On Sunday we opened the Bookhype doors to a few alpha testers. It’s definitely been a whirlwind of emotions for me. I’ve been working on Bookhype for months and it’s weird to finally be letting other people in on it. Suddenly all the imperfections are huge and glaring at me. We have duplicated records (editions not grouped into a work correctly), missing series information, some duplicated series, missing covers, etc. We also struggle to import books people have read that are only available on Amazon (self published Kindle books, as an example).

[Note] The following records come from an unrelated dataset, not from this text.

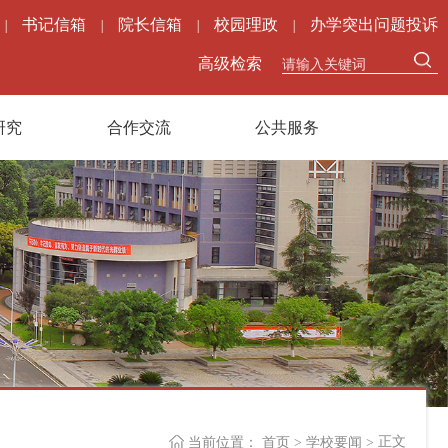
书记信箱
院长信箱
校园理政
办学突出问题投诉
|
|
|
|
高级检索
研究
合作交流
公共服务
正文
当前位置：
首页
>
学校要闻
>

I’ve tried really hard to do this project in what I felt was the best way — we get book data from legitimate sources that we’re allowed to license it from with a lot of freedom. We don’t use massively restrictive APIs (Amazon) or use APIs in a way that isn’t allowed (Goodreads). While this does give us a huge database of books, it turns out data directly from publishers is messy (see: book data parsing woes). Other sites have had years to refine their databases and fix all these messy records, but we’re just getting started. I’m feeling disappointed that I can’t offer people a more refined database. I find myself wondering: will people even want to join a site where the book data isn’t perfect?
Cleaning up our database is definitely a long term goal, but it’s not going to happen overnight. I suppose the best we can do is keep moving forward and hope people will give us a chance.
Well, I haven’t seen the site yet, but as a librarian on both GoodReads and BookLikes, all these parsing issues are very familiar. I also do personal imports from PRH and Macmillan api’s, so I’m familiar with the regular expression fun that comes with trying to anticipate all the ways a single piece of data can be recorded. Don’t sweat it – there’s no way to anticipate it all without driving yourself crazy and/or creating overly bloated parsing filters. Choose some trusted users and set them up to allow librarian edits, and they can catch the strays.
I know a lot of people who aren’t at all happy with GR that are looking for an alternative now that BookLikes seems to have hit rock bottom. Once you get going, I think plenty of people will give you a chance (especially since you’re focussed on data first). Good luck.
Thanks so much for your thoughts. 🙂 A librarian program is definitely on the horizon. There are a few things I want to set up first before launching it, but it will definitely happen!